Pursuing what he mistakenly thought to be a wide-ranging paedophile ring, the young judge at Boulogne-sur-Mer, near Calais, detained 13 people in custody, most of them for three years.
But seven were acquitted at a trial in St Omer, near Calais, in 2004, the remaining six at an appeal in November 2005.
The verdicts left France stunned and bewildered. How could an investigating magistrate — that pivotal figure of French criminal justice — have made such blunders? And how could his errors have gone unnoticed for so long? In a letter of apology to the defendants, President Chirac described the affair as an “disaster”, and promised reform to prevent a similar miscarriage of justice in the future.
Amid anguished debate over Judge Burgaud’s mistakes — and the failure of his colleagues to rectify them — the French Parliament has set up a committee to study the future of the legal system.
The committee, which is due to report in June, has heard testimony from prosecutors, judges and jurists — some of whom are calling for the post of investigating magistrate to be scrapped altogether.
It has also heard harrowing evidence from the defendants who were jailed and separated from their children.
And it has heard Judge Burgaud explain — pale-faced and nervous as television cameras focused on his youthful features — his role in the affair. “I do not pretend to have carried out my investigation perfectly,” he said. “Could I have acted differently? With the benefit of hindsight, certainly. Did I make mistakes? Probably. Who does not? What examining magistrate does not? “I am terribly shocked to have been presented as a machine who applies the law without humanity,” he said in a hesitant voice. “I am not the person who has been described by some of the people who have given evidence here.”
But he added: “I believe I carried out my work honestly.”
He told the parliamentary committee how, in his first posting as investigating magistrate, he found himself in charge of an inquiry into claims that children had been abused by their parents in a small, impoverished town on the outskirts of Boulogne-sur-Mer, Outreau.
Judge Burgaud soon became convinced that the children had not only been assaulted by their mothers and fathers, but also by a ring of other people, including a bailiff and the local priest.
“He thought it was the case of the century,” Roselyne Godard, one of the defendants, says. “And it did become the case of the century, but not in the way he thought.”
The paedophile ring was in fact invented by a deeply disturbed child unable to distinguish fact from fiction after being raped by his mother and father. The child’s lies were backed by his mother, Myriam Delay, who wanted to dilute her own guilt, and then by her neighbour, Aurélie Grenon, who had also abused her own children.
Delay and Grenon later admitted that Judge Burgaud had himself suggested the names they had “spontaneously” denounced as members of the ring. The confused accounts of the other children interviewed by police were taken by the judge as corroboration, when they appear to have been nothing more that the product of troubled imaginations.

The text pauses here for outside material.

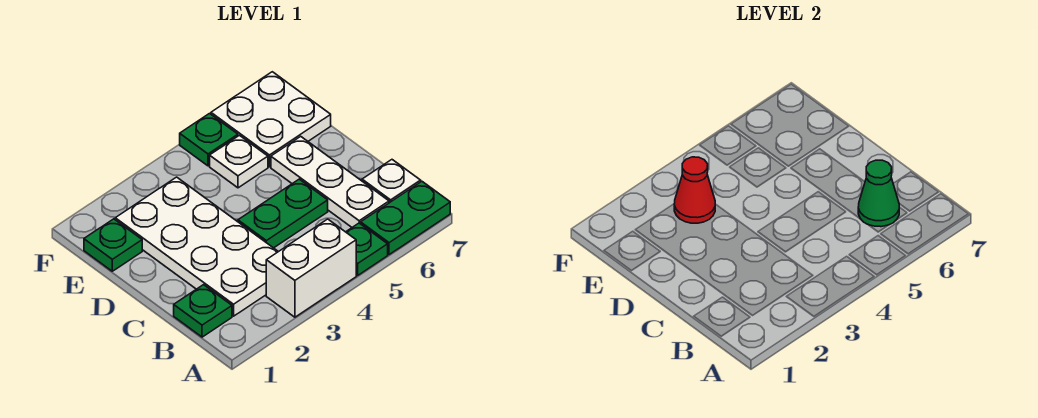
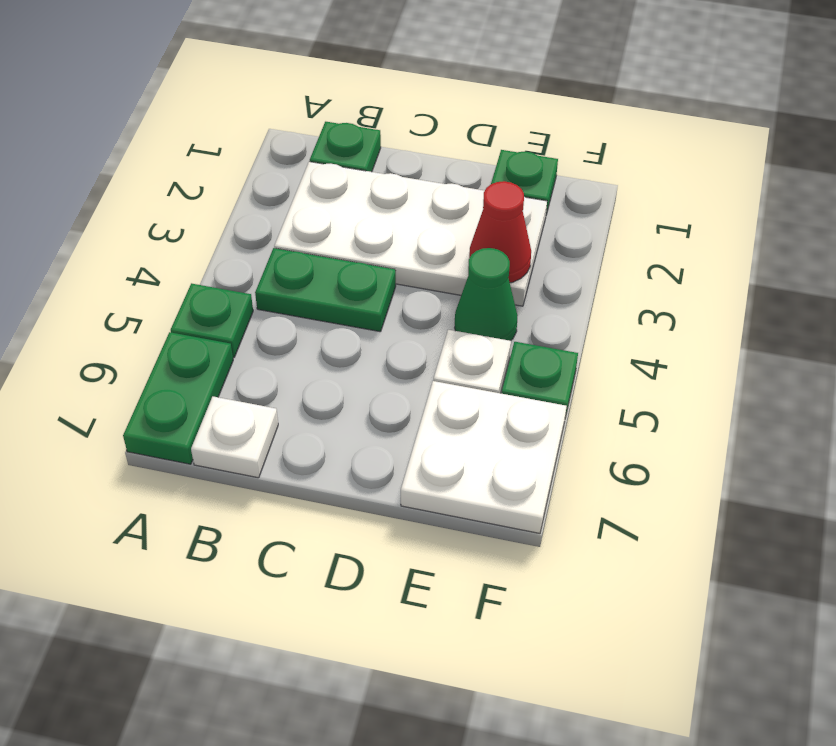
white 1x2 brick [266,219,356,317] -> none
white 1x3 plate [271,136,389,227] -> none
green 1x1 cone [858,160,899,227] -> green 1x1 cone moved to [455,248,518,341]
green 1x2 plate [238,179,328,248] -> green 1x2 plate turned to [255,248,396,332]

As the original hearing opened in St Omer, the French press predicted France’s biggest child abuse scandal — with orgies, bestaliality and bodies buried at a farm in Belgium.

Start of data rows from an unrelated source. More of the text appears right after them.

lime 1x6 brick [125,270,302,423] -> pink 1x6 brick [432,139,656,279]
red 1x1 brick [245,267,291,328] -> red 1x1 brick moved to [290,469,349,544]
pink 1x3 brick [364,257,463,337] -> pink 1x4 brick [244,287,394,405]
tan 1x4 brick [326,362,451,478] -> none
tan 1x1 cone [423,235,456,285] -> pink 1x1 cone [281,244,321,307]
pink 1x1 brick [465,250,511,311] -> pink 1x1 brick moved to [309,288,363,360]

None of it was true. “L’affaire Outreau” turned out to be a sordid but minor case involving the Delays and the Grenons, but no one else. Myriam Delay was given a 15-year sentence, her husband, Thierry, 20 years, Aurelie Grenon 4 years and her boyfriend, David Delplanque, 6 years. The other defendants were innocent.
“In the name of the justice that I must guarantee, I wish to offer you my apologies and excuses for what will be seen as an unprecedented judicial disaster,” M Chirac wrote. “The errors, the mistakes and the responsibilities must be highlighted.”
The committee is said to be divided over many of the ideas for reform thrown up in the debate over the Outreau scandal. But one fact seems clear: it will recommend that magistrates as young and inexperienced as Judge Burgaud should not be put in sole charge of complex inquiries.